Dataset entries

= = = = = = =

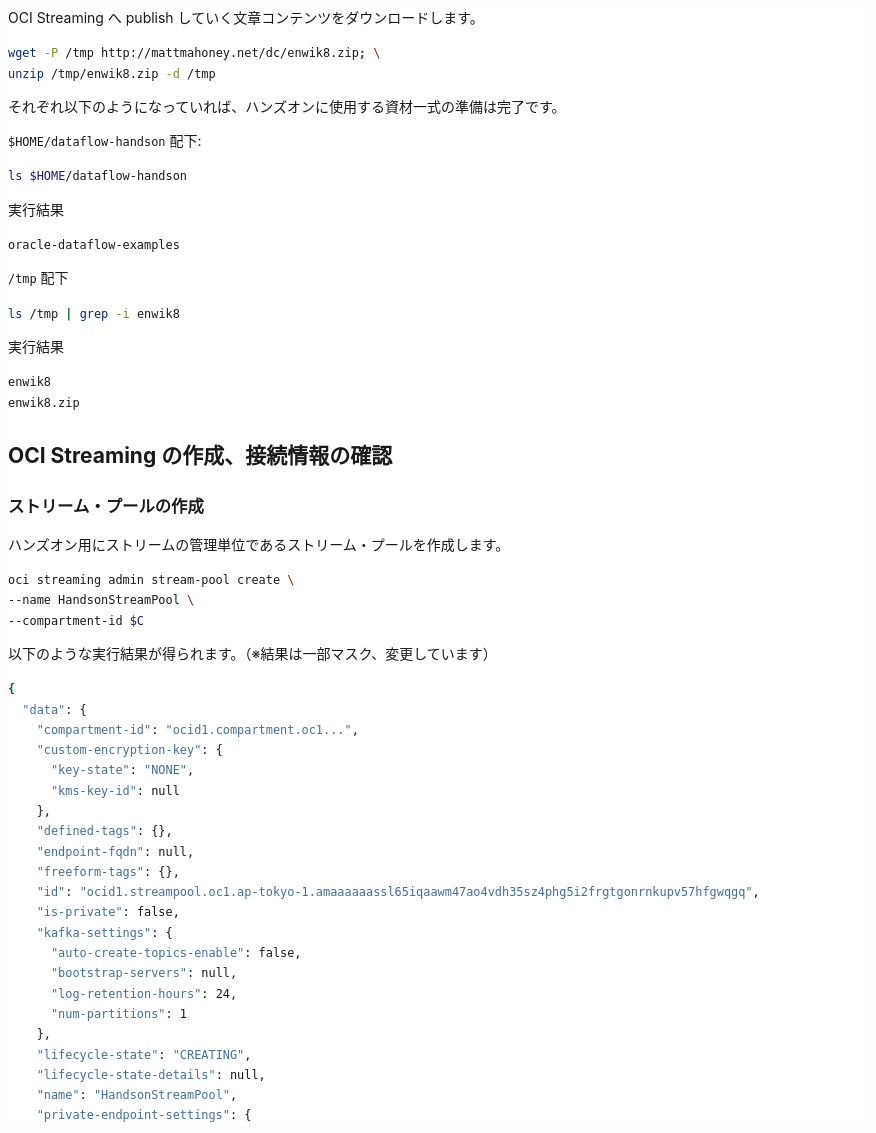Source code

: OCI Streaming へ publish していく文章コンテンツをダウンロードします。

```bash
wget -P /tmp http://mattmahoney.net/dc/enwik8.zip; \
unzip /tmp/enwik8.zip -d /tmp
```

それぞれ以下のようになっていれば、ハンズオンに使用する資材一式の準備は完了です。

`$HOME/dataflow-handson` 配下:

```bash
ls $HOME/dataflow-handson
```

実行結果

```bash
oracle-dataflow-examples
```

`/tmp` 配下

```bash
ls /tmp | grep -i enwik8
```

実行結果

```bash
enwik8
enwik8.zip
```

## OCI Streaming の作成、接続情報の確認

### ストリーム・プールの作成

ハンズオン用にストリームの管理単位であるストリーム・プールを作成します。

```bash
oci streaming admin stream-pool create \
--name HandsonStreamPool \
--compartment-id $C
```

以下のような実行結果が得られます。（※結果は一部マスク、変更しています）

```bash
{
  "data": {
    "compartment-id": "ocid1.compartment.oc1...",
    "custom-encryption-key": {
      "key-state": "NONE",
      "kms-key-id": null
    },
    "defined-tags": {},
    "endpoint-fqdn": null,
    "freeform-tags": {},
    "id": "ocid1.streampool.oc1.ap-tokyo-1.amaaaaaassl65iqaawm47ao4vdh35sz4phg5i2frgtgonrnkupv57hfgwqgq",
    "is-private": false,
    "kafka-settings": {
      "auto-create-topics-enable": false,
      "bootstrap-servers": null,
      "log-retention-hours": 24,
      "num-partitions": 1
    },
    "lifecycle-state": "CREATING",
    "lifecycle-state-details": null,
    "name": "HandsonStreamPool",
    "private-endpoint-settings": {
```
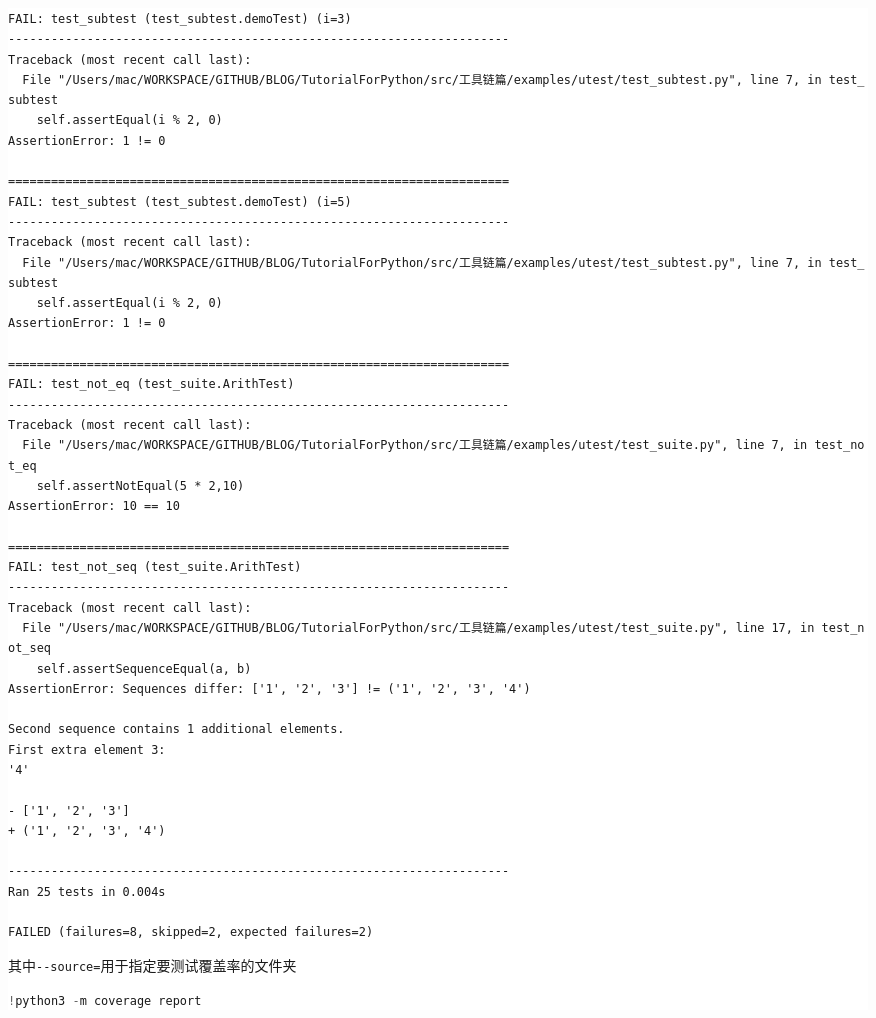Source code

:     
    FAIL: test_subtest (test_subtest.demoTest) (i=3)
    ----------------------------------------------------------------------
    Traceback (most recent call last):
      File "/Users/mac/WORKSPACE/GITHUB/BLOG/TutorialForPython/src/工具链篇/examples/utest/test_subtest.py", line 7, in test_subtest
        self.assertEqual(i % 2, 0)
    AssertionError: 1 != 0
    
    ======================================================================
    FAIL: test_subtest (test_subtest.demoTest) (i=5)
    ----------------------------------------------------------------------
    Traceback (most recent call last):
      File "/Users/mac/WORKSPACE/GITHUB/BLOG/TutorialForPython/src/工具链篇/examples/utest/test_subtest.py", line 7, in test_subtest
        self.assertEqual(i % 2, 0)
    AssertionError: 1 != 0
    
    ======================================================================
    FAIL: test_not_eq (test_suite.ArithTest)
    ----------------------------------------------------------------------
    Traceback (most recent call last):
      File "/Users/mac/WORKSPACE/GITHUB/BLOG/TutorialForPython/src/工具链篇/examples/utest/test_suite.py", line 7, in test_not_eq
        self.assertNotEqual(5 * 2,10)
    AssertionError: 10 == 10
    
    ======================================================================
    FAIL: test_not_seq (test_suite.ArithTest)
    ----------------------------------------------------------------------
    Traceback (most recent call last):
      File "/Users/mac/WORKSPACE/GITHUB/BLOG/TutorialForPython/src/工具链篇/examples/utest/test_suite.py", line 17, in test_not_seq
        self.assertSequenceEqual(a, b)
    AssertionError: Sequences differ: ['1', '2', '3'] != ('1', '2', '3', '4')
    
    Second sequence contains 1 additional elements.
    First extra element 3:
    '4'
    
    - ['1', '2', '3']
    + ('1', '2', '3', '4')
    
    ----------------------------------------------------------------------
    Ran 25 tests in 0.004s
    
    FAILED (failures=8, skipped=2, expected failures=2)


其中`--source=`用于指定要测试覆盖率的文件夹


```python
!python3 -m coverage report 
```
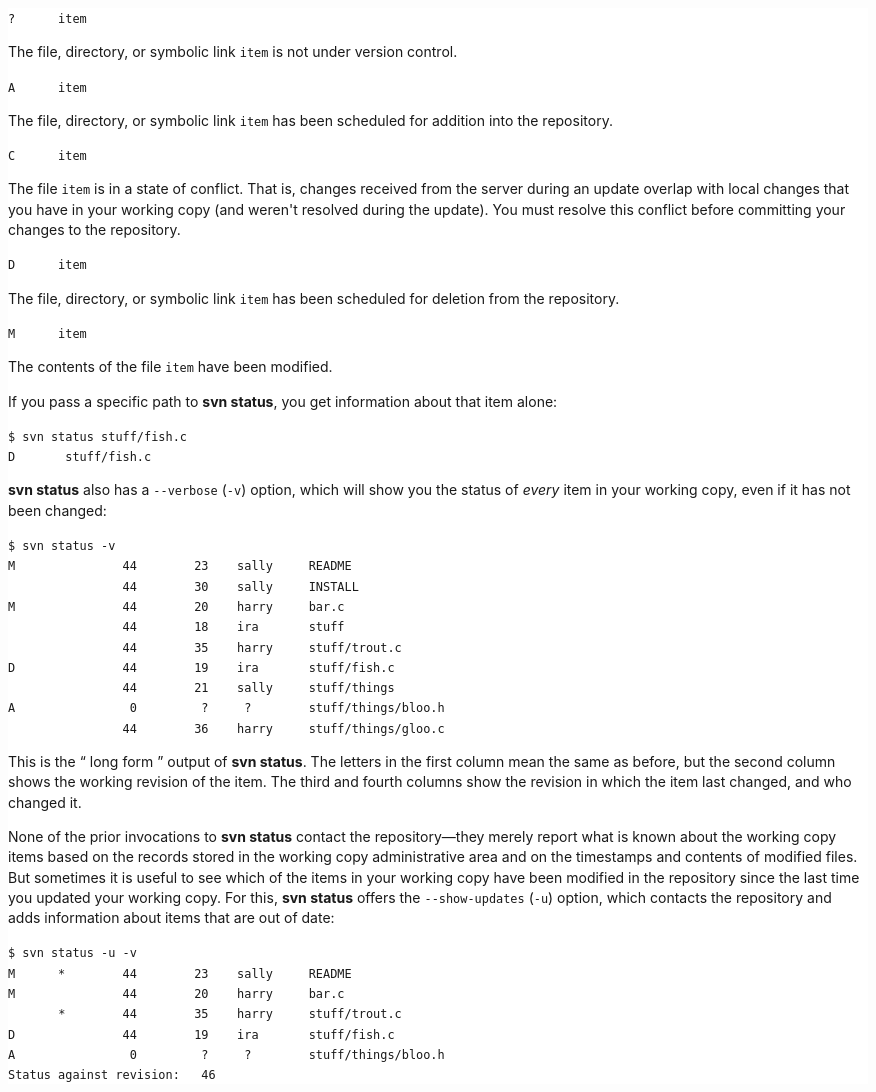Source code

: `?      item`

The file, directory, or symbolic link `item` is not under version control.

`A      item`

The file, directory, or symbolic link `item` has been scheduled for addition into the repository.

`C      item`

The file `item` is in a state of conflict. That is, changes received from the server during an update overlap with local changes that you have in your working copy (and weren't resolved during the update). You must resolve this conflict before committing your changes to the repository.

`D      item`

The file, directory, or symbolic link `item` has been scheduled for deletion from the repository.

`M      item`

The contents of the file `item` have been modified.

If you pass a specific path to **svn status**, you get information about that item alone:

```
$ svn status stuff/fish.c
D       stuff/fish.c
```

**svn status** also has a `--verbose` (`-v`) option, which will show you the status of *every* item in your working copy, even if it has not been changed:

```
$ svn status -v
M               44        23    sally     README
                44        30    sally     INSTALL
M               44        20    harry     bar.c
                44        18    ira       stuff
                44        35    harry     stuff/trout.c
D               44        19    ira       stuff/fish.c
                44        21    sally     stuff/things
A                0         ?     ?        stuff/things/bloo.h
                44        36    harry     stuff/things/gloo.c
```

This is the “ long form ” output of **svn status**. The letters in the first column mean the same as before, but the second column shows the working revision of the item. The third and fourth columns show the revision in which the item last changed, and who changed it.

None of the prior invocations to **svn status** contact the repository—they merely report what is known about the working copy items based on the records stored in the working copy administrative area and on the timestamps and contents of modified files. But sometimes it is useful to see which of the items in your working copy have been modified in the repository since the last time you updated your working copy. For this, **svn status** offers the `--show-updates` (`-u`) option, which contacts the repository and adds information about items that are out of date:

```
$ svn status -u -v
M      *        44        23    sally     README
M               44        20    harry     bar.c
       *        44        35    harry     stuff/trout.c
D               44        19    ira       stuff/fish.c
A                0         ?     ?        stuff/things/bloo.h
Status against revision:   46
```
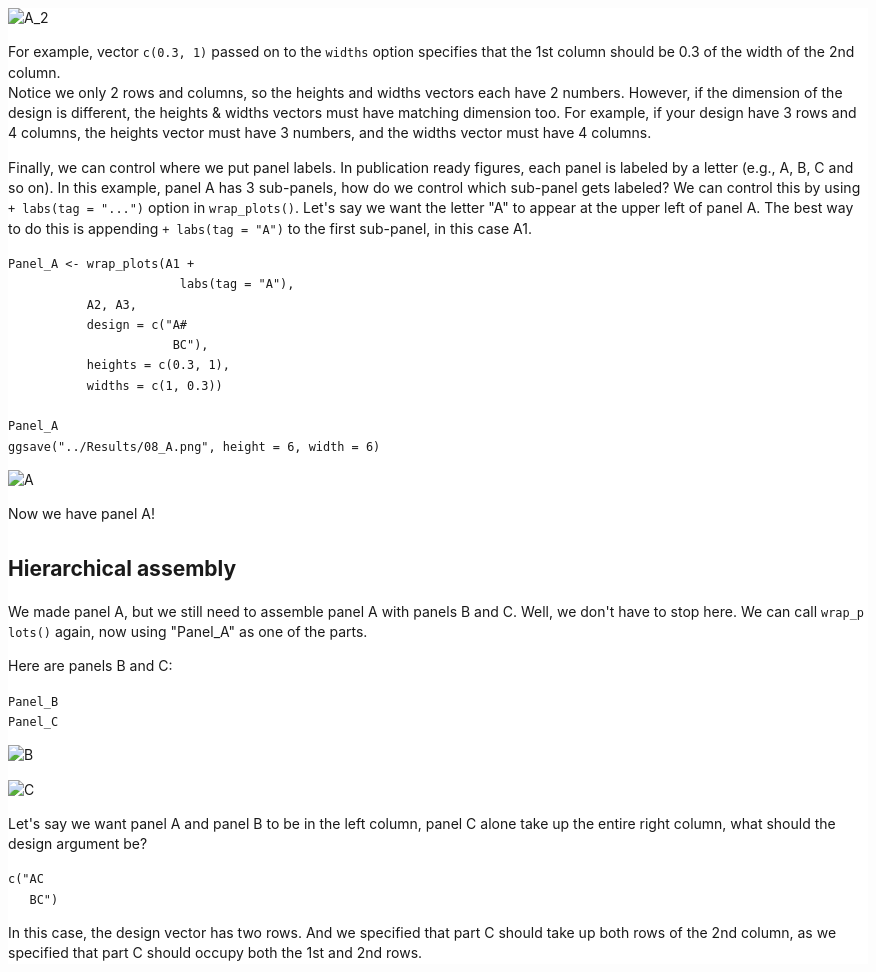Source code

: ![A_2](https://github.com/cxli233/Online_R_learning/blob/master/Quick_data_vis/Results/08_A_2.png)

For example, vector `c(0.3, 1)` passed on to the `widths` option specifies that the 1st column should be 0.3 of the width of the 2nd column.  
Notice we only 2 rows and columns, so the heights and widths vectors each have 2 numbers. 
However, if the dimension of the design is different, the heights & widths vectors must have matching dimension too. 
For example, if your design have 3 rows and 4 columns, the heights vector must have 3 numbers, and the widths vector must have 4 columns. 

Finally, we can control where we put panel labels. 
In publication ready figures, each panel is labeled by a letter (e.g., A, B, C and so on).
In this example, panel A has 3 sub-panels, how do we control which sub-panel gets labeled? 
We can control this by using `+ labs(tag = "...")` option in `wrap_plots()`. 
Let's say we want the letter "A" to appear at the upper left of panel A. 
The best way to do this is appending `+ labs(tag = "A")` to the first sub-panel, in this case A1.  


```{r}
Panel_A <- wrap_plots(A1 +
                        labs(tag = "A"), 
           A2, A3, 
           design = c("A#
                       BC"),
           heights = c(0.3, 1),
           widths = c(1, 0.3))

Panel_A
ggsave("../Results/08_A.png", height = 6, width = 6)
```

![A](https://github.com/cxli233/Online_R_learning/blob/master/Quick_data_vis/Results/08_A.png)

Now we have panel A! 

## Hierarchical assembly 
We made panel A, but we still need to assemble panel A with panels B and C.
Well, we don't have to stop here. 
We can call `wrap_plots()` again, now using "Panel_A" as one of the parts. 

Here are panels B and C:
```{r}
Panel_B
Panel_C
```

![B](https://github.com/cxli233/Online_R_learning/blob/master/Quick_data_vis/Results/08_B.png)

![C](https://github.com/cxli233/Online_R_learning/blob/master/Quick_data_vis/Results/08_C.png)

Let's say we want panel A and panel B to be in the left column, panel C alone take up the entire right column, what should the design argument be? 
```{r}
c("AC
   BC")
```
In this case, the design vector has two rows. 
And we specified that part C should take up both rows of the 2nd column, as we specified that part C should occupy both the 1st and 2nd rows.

= = = = = = =

» **What the task asks**
Collect every line above that contains the word "case".

» **Your solution**
The best way to do this is appending `+ labs(tag = "A")` to the first sub-panel, in this case A1.  
In this case, the design vector has two rows. 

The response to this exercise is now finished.